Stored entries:
Content starts

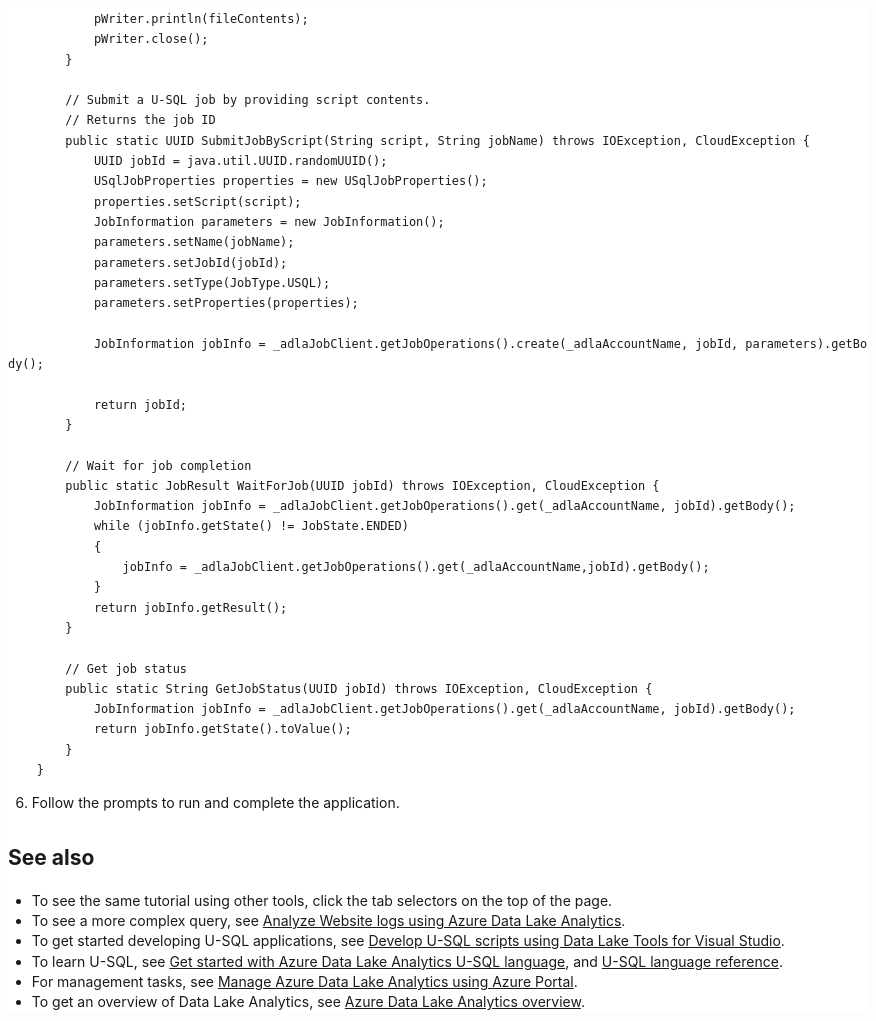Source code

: 		        pWriter.println(fileContents);
		        pWriter.close();
		    }
		
		    // Submit a U-SQL job by providing script contents.
		    // Returns the job ID
		    public static UUID SubmitJobByScript(String script, String jobName) throws IOException, CloudException {
		        UUID jobId = java.util.UUID.randomUUID();
		        USqlJobProperties properties = new USqlJobProperties();
		        properties.setScript(script);
		        JobInformation parameters = new JobInformation();
		        parameters.setName(jobName);
		        parameters.setJobId(jobId);
		        parameters.setType(JobType.USQL);
		        parameters.setProperties(properties);
		
		        JobInformation jobInfo = _adlaJobClient.getJobOperations().create(_adlaAccountName, jobId, parameters).getBody();
		
		        return jobId;
		    }
		
		    // Wait for job completion
		    public static JobResult WaitForJob(UUID jobId) throws IOException, CloudException {
		        JobInformation jobInfo = _adlaJobClient.getJobOperations().get(_adlaAccountName, jobId).getBody();
		        while (jobInfo.getState() != JobState.ENDED)
		        {
		            jobInfo = _adlaJobClient.getJobOperations().get(_adlaAccountName,jobId).getBody();
		        }
		        return jobInfo.getResult();
		    }
		
		    // Get job status
		    public static String GetJobStatus(UUID jobId) throws IOException, CloudException {
		        JobInformation jobInfo = _adlaJobClient.getJobOperations().get(_adlaAccountName, jobId).getBody();
		        return jobInfo.getState().toValue();
		    }
		}

6. Follow the prompts to run and complete the application.


## See also

- To see the same tutorial using other tools, click the tab selectors on the top of the page.
- To see a more complex query, see [Analyze Website logs using Azure Data Lake Analytics](data-lake-analytics-analyze-weblogs.md).
- To get started developing U-SQL applications, see [Develop U-SQL scripts using Data Lake Tools for Visual Studio](data-lake-analytics-data-lake-tools-get-started.md).
- To learn U-SQL, see [Get started with Azure Data Lake Analytics U-SQL language](data-lake-analytics-u-sql-get-started.md), and [U-SQL language reference](http://go.microsoft.com/fwlink/?LinkId=691348).
- For management tasks, see [Manage Azure Data Lake Analytics using Azure Portal](data-lake-analytics-manage-use-portal.md).
- To get an overview of Data Lake Analytics, see [Azure Data Lake Analytics overview](data-lake-analytics-overview.md).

Content ends

Rewrite the listing, changing every "_adlaAccountName" to "_accountName" and leaving everything else as it is. Omit the pictures from your answer.

Source code

: 		        pWriter.println(fileContents);
		        pWriter.close();
		    }
		
		    // Submit a U-SQL job by providing script contents.
		    // Returns the job ID
		    public static UUID SubmitJobByScript(String script, String jobName) throws IOException, CloudException {
		        UUID jobId = java.util.UUID.randomUUID();
		        USqlJobProperties properties = new USqlJobProperties();
		        properties.setScript(script);
		        JobInformation parameters = new JobInformation();
		        parameters.setName(jobName);
		        parameters.setJobId(jobId);
		        parameters.setType(JobType.USQL);
		        parameters.setProperties(properties);
		
		        JobInformation jobInfo = _adlaJobClient.getJobOperations().create(_accountName, jobId, parameters).getBody();
		
		        return jobId;
		    }
		
		    // Wait for job completion
		    public static JobResult WaitForJob(UUID jobId) throws IOException, CloudException {
		        JobInformation jobInfo = _adlaJobClient.getJobOperations().get(_accountName, jobId).getBody();
		        while (jobInfo.getState() != JobState.ENDED)
		        {
		            jobInfo = _adlaJobClient.getJobOperations().get(_accountName,jobId).getBody();
		        }
		        return jobInfo.getResult();
		    }
		
		    // Get job status
		    public static String GetJobStatus(UUID jobId) throws IOException, CloudException {
		        JobInformation jobInfo = _adlaJobClient.getJobOperations().get(_accountName, jobId).getBody();
		        return jobInfo.getState().toValue();
		    }
		}

6. Follow the prompts to run and complete the application.


## See also

- To see the same tutorial using other tools, click the tab selectors on the top of the page.
- To see a more complex query, see [Analyze Website logs using Azure Data Lake Analytics](data-lake-analytics-analyze-weblogs.md).
- To get started developing U-SQL applications, see [Develop U-SQL scripts using Data Lake Tools for Visual Studio](data-lake-analytics-data-lake-tools-get-started.md).
- To learn U-SQL, see [Get started with Azure Data Lake Analytics U-SQL language](data-lake-analytics-u-sql-get-started.md), and [U-SQL language reference](http://go.microsoft.com/fwlink/?LinkId=691348).
- For management tasks, see [Manage Azure Data Lake Analytics using Azure Portal](data-lake-analytics-manage-use-portal.md).
- To get an overview of Data Lake Analytics, see [Azure Data Lake Analytics overview](data-lake-analytics-overview.md).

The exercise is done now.